• AIM OF THE EXERCISE: Please copy the text under each picture in the listing below, line for line and unchanged, and leave the pictures out of your answer.

• AVAILABLE DATA:
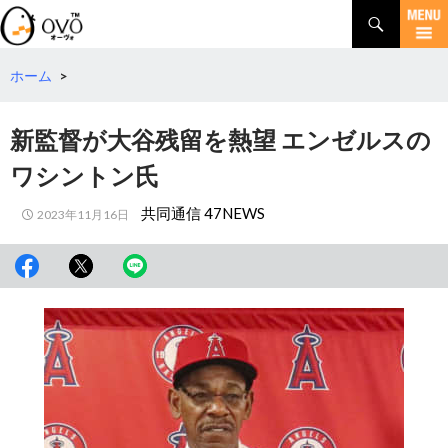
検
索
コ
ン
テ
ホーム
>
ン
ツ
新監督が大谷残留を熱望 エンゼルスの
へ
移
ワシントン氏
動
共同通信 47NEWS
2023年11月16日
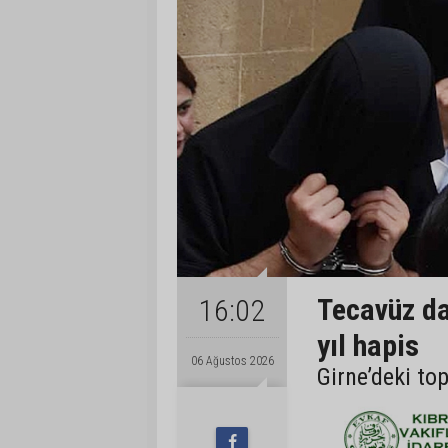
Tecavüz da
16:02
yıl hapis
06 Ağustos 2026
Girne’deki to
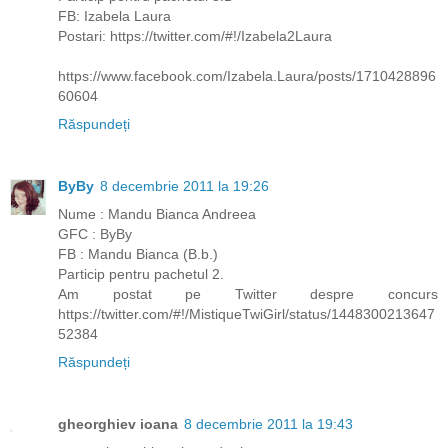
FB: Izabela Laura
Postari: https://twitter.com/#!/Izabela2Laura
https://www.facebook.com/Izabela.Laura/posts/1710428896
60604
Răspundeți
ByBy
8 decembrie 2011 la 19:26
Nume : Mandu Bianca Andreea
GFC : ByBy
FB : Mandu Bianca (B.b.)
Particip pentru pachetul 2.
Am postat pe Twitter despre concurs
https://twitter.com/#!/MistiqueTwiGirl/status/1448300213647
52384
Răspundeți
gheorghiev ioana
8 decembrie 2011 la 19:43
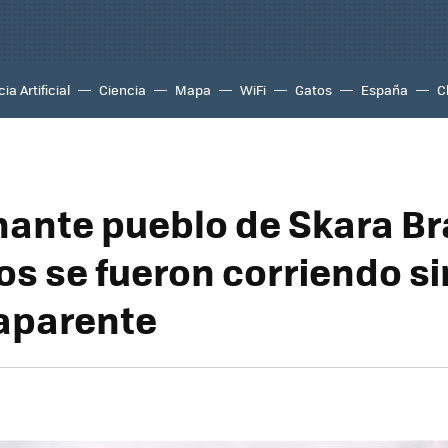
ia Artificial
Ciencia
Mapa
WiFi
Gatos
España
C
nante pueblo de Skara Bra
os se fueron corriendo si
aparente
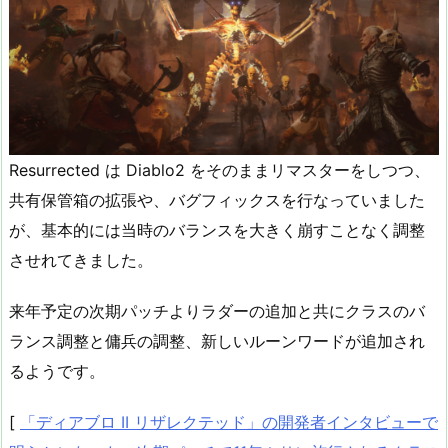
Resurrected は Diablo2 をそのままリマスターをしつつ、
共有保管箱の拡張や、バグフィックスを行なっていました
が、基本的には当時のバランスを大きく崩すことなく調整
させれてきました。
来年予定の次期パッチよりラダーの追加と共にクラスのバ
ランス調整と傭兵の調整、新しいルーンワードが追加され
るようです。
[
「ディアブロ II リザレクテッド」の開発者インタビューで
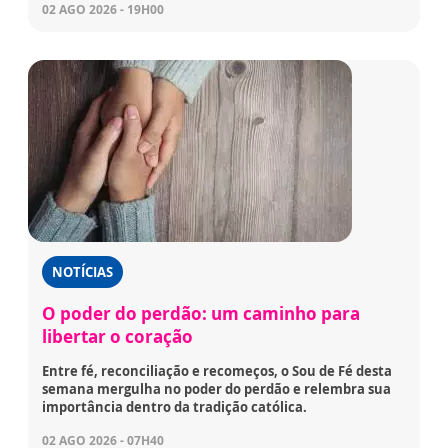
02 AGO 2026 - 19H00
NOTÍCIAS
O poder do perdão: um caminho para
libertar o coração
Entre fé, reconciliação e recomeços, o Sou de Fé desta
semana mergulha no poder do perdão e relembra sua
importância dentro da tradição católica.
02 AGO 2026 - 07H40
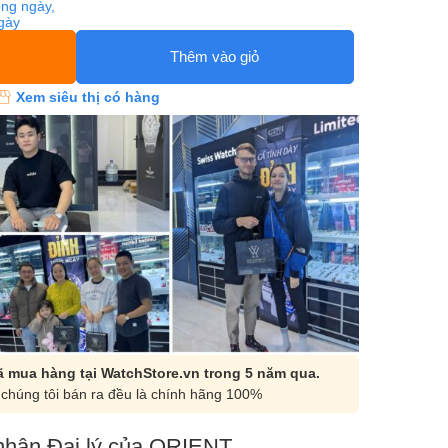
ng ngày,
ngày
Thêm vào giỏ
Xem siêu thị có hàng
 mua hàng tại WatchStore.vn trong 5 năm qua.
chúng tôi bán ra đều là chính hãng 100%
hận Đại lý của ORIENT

• TASK RESPONSE:
検
索
コ
ン
テ
ホーム
>
ン
ツ
新監督が大谷残留を熱望 エンゼルスの
へ
移
ワシントン氏
動
共同通信 47NEWS
2023年11月16日
Tecavüz da
16:02
yıl hapis
06 Ağustos 2026
Girne’deki to
FB: Izabela Laura
Postari: https://twitter.com/#!/Izabela2Laura
https://www.facebook.com/Izabela.Laura/posts/1710428896
60604
Răspundeți
ByBy
8 decembrie 2011 la 19:26
Nume : Mandu Bianca Andreea
GFC : ByBy
FB : Mandu Bianca (B.b.)
Particip pentru pachetul 2.
Am postat pe Twitter despre concurs
https://twitter.com/#!/MistiqueTwiGirl/status/1448300213647
52384
Răspundeți
gheorghiev ioana
8 decembrie 2011 la 19:43
ia Artificial
Ciencia
Mapa
WiFi
Gatos
España
C
nante pueblo de Skara Bra
os se fueron corriendo si
aparente
Resurrected は Diablo2 をそのままリマスターをしつつ、
共有保管箱の拡張や、バグフィックスを行なっていました
が、基本的には当時のバランスを大きく崩すことなく調整
させれてきました。
来年予定の次期パッチよりラダーの追加と共にクラスのバ
ランス調整と傭兵の調整、新しいルーンワードが追加され
るようです。
[
「ディアブロ II リザレクテッド」の開発者インタビューで
02 AGO 2026 - 19H00
NOTÍCIAS
O poder do perdão: um caminho para
libertar o coração
Entre fé, reconciliação e recomeços, o Sou de Fé desta
semana mergulha no poder do perdão e relembra sua
importância dentro da tradição católica.
02 AGO 2026 - 07H40
ng ngày,
ngày
Thêm vào giỏ
Xem siêu thị có hàng
 mua hàng tại WatchStore.vn trong 5 năm qua.
chúng tôi bán ra đều là chính hãng 100%
hận Đại lý của ORIENT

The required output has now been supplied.